When Kaylin made no immediate reply, Helen said, “You have choices that we do not. The Ancients created us for a purpose. They devised the beginning of our conscious lives, and they saw to the end of them. Everything within the parameters of our creation is open to us. Everything beyond or external to them...is not.
“You have said we have the power of gods within our own boundaries. We do not. We cannot create life, although we can destroy it. We can speak, but if no one crosses our threshold, we cannot be heard. We have purpose, but it is a purpose dependent, always, on others.” She reddened. “And I speak, of course, for myself, not for Gilbert. Gilbert can move independently. He can make decisions that I could not, before my injury, make. He can make connections that are still, by my very nature, denied me.”
“Yes. Apologies, Helen. Yet if I can make those connections, my interactions are nonetheless prescribed. Yours, Kaylin, Kattea’s, perhaps your companions’, are not. They do not exist in all of the planes of being.”
“We have names,” Bellusdeo told him, her voice unusually gentle.
“Kaylin and Kattea do not even have that. Yet they think, they speak, they plan. Perhaps the wisdom of their plans can be called into question—but they have a choice and they make it, unhindered.”
Kaylin cleared her throat. “We don’t.”
“You do.”
“No. We’ve got choices, sometimes. But what choice did Kattea have? Did she choose to lose her parents? Did she choose to lose her home? Did she choose to be hunted by Ferals?”
“Kitling—”
“Did she choose to meet you outside of Castle Nightshade?”
“Kitling, I think—”
“He’s romanticizing poverty and desperation, Teela. If he’s going to talk about choice that way, I want him to understand what he’s actually saying. Yes, our lives aren’t predetermined. They’re not fixed. But we need to eat. We need to keep warm. We need to sleep. We don’t get to choose where we’re born, or how, or to who. We’re not guaranteed to get any of the things we need. We’re just as trapped by the things we need and the things we fear as you are by the words at your core—but most of us will never, ever be able to do the things those words allow you to do.
“If Kattea had met Ferals instead of you, she’d be dead. You’d never find enough—”
“Kitling.”
Kaylin stopped.
Kattea, however, threw Teela a look that seemed far too old for her face. “Why are you making her stop? She’s right.”
“I think Teela is concerned about the effects discussing your death might have on you,” Helen offered.
“Because the discussion would change it? She’s right. If Gilbert hadn’t found me, I’d be dead. If Gilbert had been a different person, I might be alive—but I might not be free. At all. I have no family to protect me. No one who would care if I disappeared. I don’t expect Gilbert to understand all this—he didn’t even understand breathing. No, I mean it. He didn’t. He didn’t really understand eating, either. He doesn’t understand family. He doesn’t understand anything. But Kaylin does understand. And she should be allowed to speak.”
Kaylin shook her head. “I think you’ve just said everything I was going to say.”
“I didn’t. Do you know what the two days before I met Gilbert were like?”
Kaylin closed her eyes. “I can imagine.”
“Gilbert protects me. But I help him, too.”
“And how,” Mandoran drawled, “do you do that? If you’re so helpless, so powerless, how do you help him?”
She flushed, but continued, her expression clearly shouting I don’t like you. “Because he doesn’t know anything. I explain things.”
Mandoran was clearly not impressed with the ability of a mortal child to explain anything. Kaylin was about to kick him when Helen intervened.
“She explains her life,” she told the condescending Barrani. “And it is her life, and lives like it, that are most foreign to our experience. How she sees, what she sees, what she knows, what she doesn’t know—this information is of incalculable value. Do not deride it.

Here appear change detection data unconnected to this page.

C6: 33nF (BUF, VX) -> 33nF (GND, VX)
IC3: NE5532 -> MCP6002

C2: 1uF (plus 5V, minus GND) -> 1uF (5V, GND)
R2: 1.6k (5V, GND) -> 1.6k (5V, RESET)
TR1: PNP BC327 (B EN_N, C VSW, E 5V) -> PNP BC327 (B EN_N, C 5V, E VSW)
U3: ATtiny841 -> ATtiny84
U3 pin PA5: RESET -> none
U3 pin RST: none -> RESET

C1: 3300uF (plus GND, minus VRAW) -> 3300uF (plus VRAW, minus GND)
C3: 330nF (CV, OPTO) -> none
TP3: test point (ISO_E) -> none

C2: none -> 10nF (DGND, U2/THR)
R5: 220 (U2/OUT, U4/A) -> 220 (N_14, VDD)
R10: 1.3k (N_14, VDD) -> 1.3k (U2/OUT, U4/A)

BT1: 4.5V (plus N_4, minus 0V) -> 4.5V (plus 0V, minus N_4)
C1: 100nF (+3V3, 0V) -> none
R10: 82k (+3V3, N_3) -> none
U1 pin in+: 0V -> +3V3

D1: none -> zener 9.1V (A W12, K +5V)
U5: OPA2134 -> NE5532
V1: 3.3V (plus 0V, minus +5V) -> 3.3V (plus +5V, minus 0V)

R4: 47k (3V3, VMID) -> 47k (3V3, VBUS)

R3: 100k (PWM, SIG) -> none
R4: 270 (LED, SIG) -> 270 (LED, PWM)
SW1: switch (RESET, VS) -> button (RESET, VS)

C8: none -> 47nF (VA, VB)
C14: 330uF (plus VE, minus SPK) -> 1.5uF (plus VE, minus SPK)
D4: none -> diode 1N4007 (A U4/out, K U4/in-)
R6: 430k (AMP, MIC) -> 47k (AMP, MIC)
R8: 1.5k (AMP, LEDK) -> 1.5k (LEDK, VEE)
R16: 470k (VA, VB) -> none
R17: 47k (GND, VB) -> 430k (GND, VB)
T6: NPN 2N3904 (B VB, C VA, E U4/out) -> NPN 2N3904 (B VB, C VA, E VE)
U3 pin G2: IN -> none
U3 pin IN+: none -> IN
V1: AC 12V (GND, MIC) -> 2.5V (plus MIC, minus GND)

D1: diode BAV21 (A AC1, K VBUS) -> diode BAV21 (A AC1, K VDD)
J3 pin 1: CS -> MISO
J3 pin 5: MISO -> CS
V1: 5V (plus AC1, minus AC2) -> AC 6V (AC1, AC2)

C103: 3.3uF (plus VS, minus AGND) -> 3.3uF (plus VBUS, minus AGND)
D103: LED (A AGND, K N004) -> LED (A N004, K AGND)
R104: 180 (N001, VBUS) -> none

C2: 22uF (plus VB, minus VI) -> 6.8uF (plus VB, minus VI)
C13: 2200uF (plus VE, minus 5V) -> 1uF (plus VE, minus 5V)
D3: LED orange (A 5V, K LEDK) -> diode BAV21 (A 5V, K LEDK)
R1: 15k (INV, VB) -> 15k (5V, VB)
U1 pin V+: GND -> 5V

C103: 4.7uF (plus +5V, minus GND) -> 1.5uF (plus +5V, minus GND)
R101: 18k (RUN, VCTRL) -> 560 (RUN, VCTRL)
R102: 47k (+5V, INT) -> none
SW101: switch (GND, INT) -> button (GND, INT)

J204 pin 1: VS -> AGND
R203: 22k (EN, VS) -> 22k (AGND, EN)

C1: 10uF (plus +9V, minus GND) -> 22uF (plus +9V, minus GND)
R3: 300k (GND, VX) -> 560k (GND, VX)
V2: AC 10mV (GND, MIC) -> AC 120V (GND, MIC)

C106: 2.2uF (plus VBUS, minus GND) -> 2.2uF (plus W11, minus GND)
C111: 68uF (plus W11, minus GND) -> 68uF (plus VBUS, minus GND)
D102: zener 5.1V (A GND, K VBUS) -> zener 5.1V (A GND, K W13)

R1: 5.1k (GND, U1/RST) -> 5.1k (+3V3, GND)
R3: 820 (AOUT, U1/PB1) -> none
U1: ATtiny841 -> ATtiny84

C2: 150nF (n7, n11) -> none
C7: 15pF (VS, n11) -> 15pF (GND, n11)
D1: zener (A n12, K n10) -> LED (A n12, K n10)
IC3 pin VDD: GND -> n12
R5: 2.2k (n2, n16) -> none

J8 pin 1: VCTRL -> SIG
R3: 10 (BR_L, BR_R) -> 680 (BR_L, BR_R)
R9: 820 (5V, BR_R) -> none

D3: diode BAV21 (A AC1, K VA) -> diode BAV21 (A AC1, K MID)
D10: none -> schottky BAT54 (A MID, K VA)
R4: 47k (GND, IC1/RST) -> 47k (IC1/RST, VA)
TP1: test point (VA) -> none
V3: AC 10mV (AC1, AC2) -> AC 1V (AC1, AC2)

It is information that we cannot otherwise possess.”
“It’s not just information,” Kattea continued, with less anger and more confidence. “If I’m not with him, Gilbert can’t go home.”
*
Squawk.
Gilbert turned to the empty space occupied by an invisible familiar. He replied. Kaylin couldn’t understand a word he spoke, but the familiar didn’t have that problem. Neither did Mandoran, who joined in.
Kaylin and Kattea ate while they argued, as did Severn. There was no point in starving.
“Are they always like this?” Kattea whispered.
“Yes. And they can hear you two rooms away, even if you whisper.”
“Oh. I don’t like him.”
“Mandoran?”
“Is that his name?”
“It’s the polite version.”
“What’s the rude version?”
“Kitling,” Teela warned.
“It’s not a name,” Kaylin clarified. “Look, I won a bet, right?”
Kattea nodded.
“So, let me ask you some questions.”
“About the murders?”
“Got it in one.”
Kattea nodded. “We didn’t kill them,” she said.
“Did you see them alive at any point?”